DIRECTIONS: Please copy each line of the listing that includes the string "size".

RECORDS FOR THE EXERCISE:
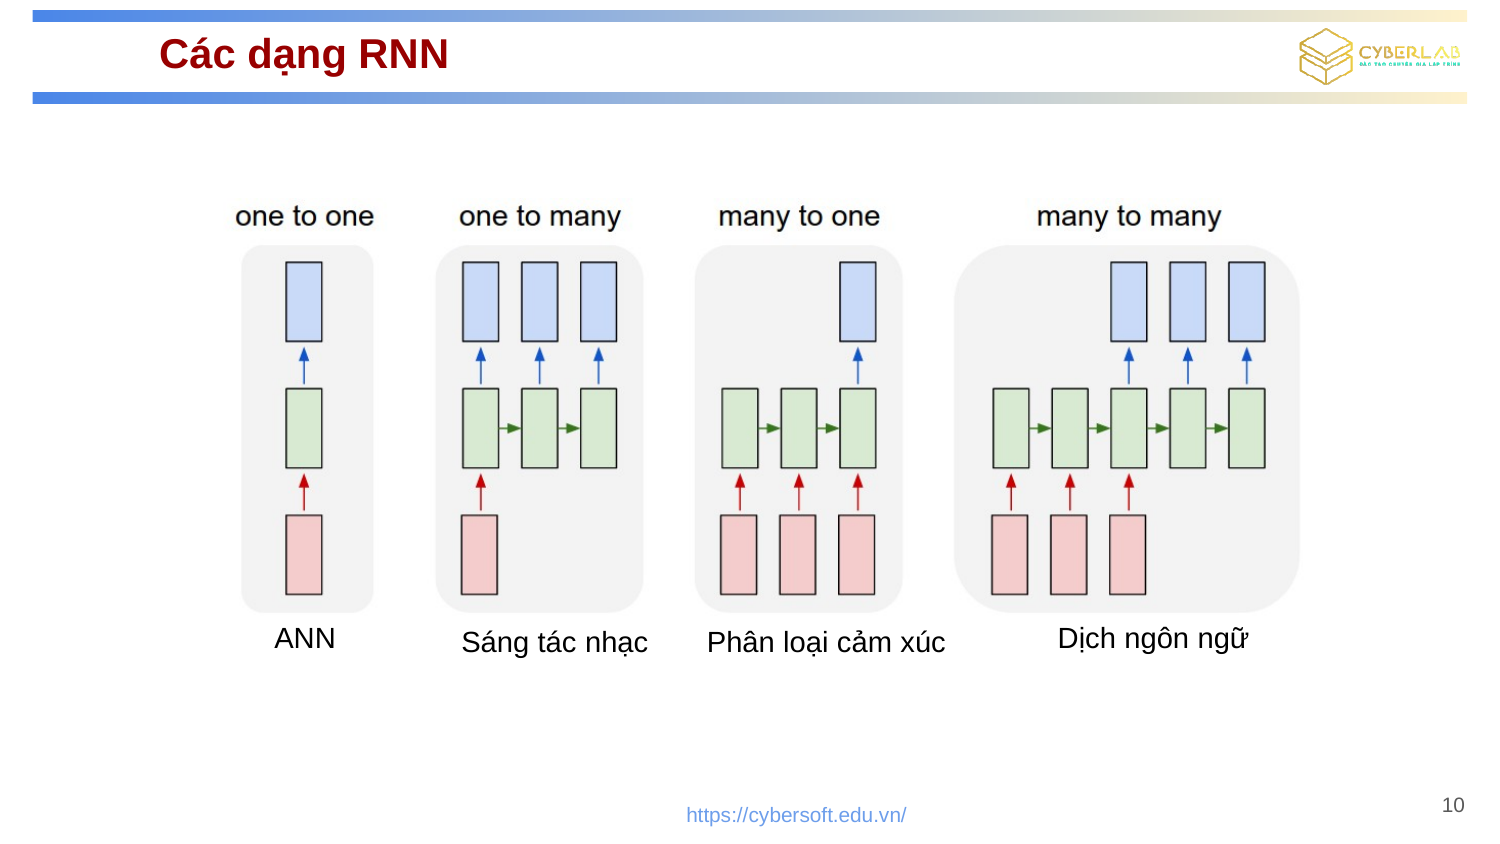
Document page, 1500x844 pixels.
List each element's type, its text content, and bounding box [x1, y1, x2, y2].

title Các dạng RNN [144, 12, 1449, 93]
text_box Sáng tác nhạc [446, 633, 664, 666]
picture [1449, 28, 1468, 85]
slide_number 10 [1389, 782, 1480, 830]
picture [223, 198, 1317, 625]
text_box ANN [259, 633, 351, 662]
text_box Dịch ngôn ngữ [1043, 633, 1265, 662]
text_box Phân loại cảm xúc [692, 633, 962, 666]
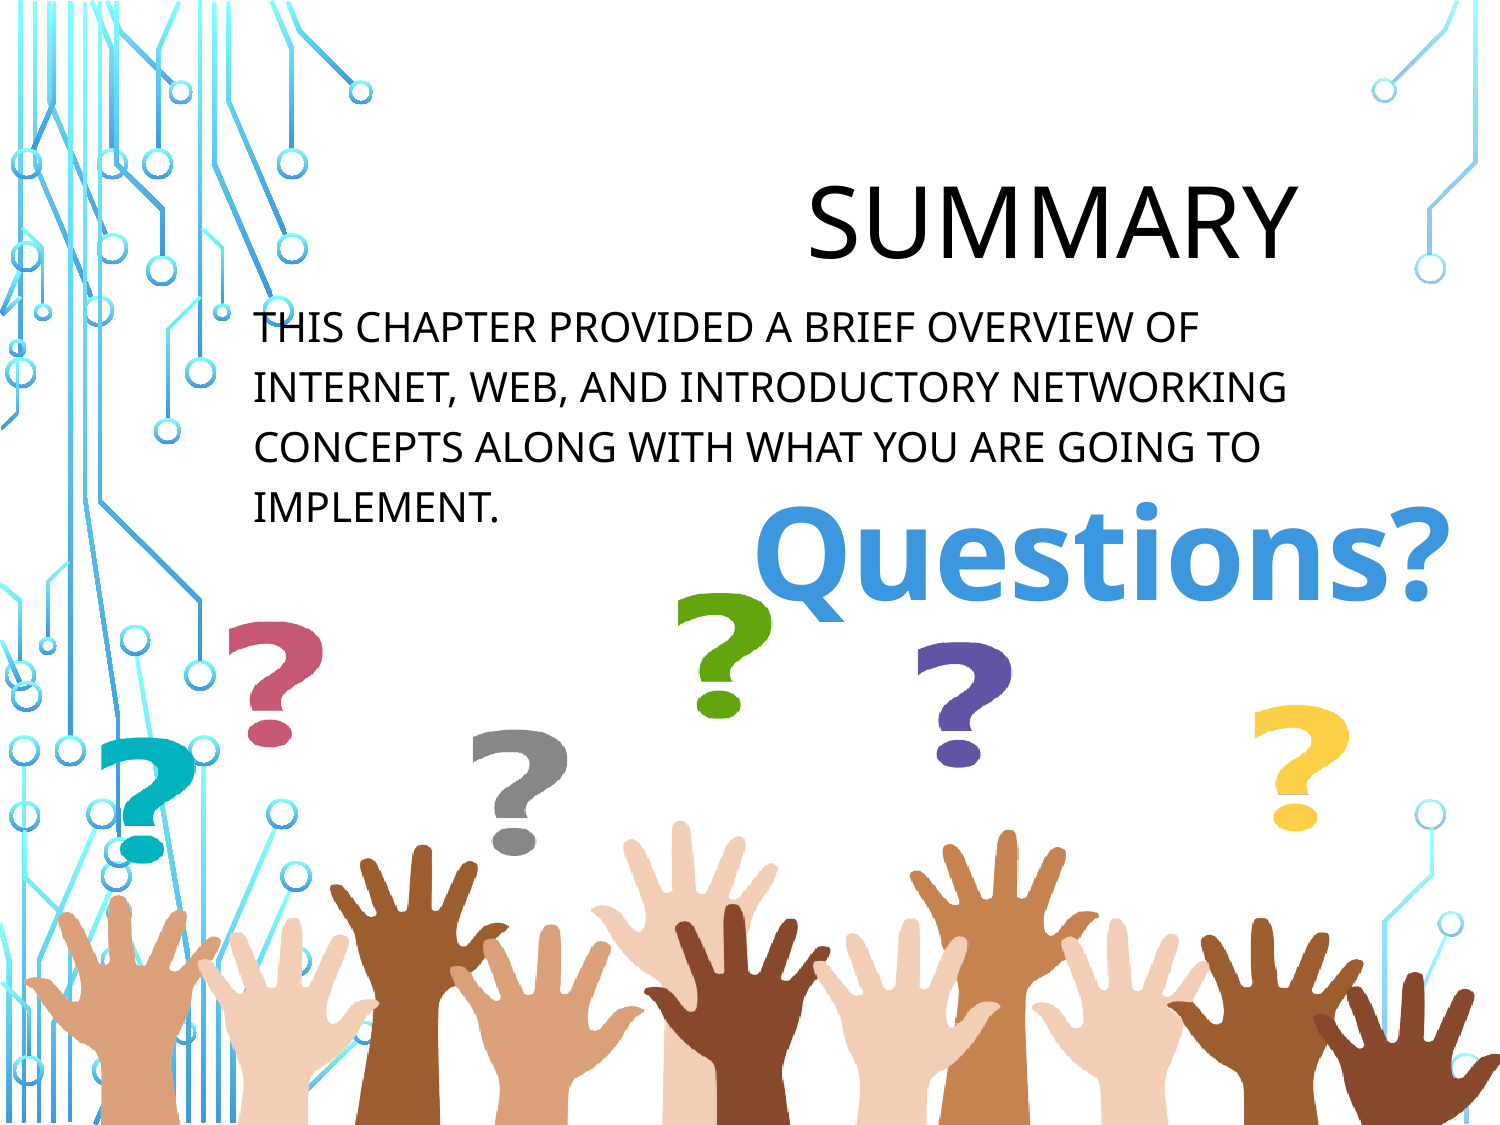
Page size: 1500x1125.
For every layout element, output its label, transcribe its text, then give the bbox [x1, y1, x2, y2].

subtitle This chapter provided a brief overview of Internet, Web, and introductory networking concepts along with what you are going to implement. [232, 282, 1392, 561]
title Summary [155, 124, 1314, 288]
text_box Questions? [307, 471, 1467, 572]
picture [16, 572, 1500, 1125]
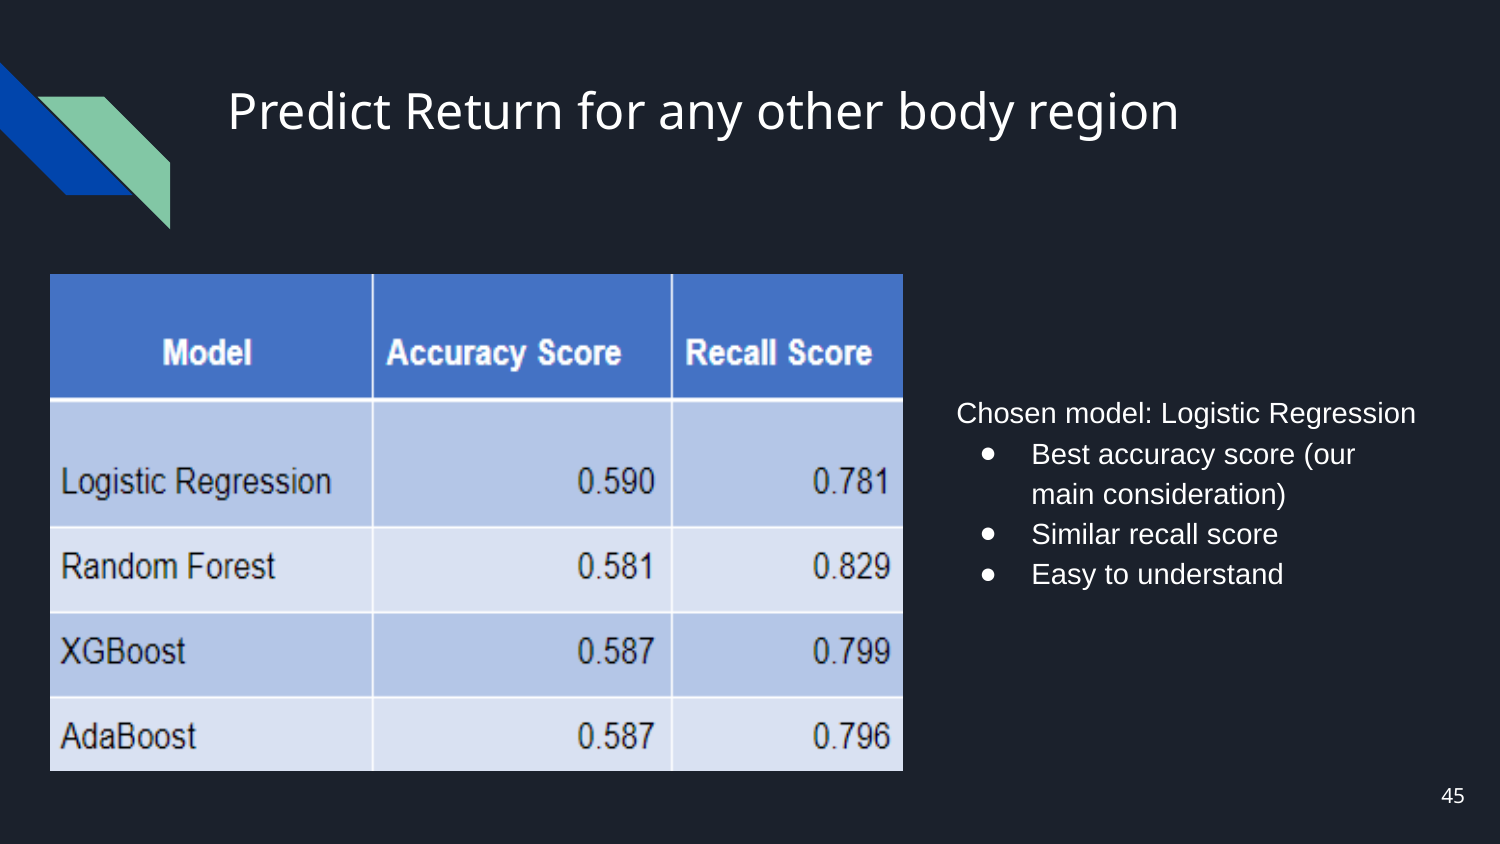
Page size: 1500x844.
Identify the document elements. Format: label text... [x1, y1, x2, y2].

COMPLETED EXERCISE:
Page size: 1500x1125.
Page size: 1500x844.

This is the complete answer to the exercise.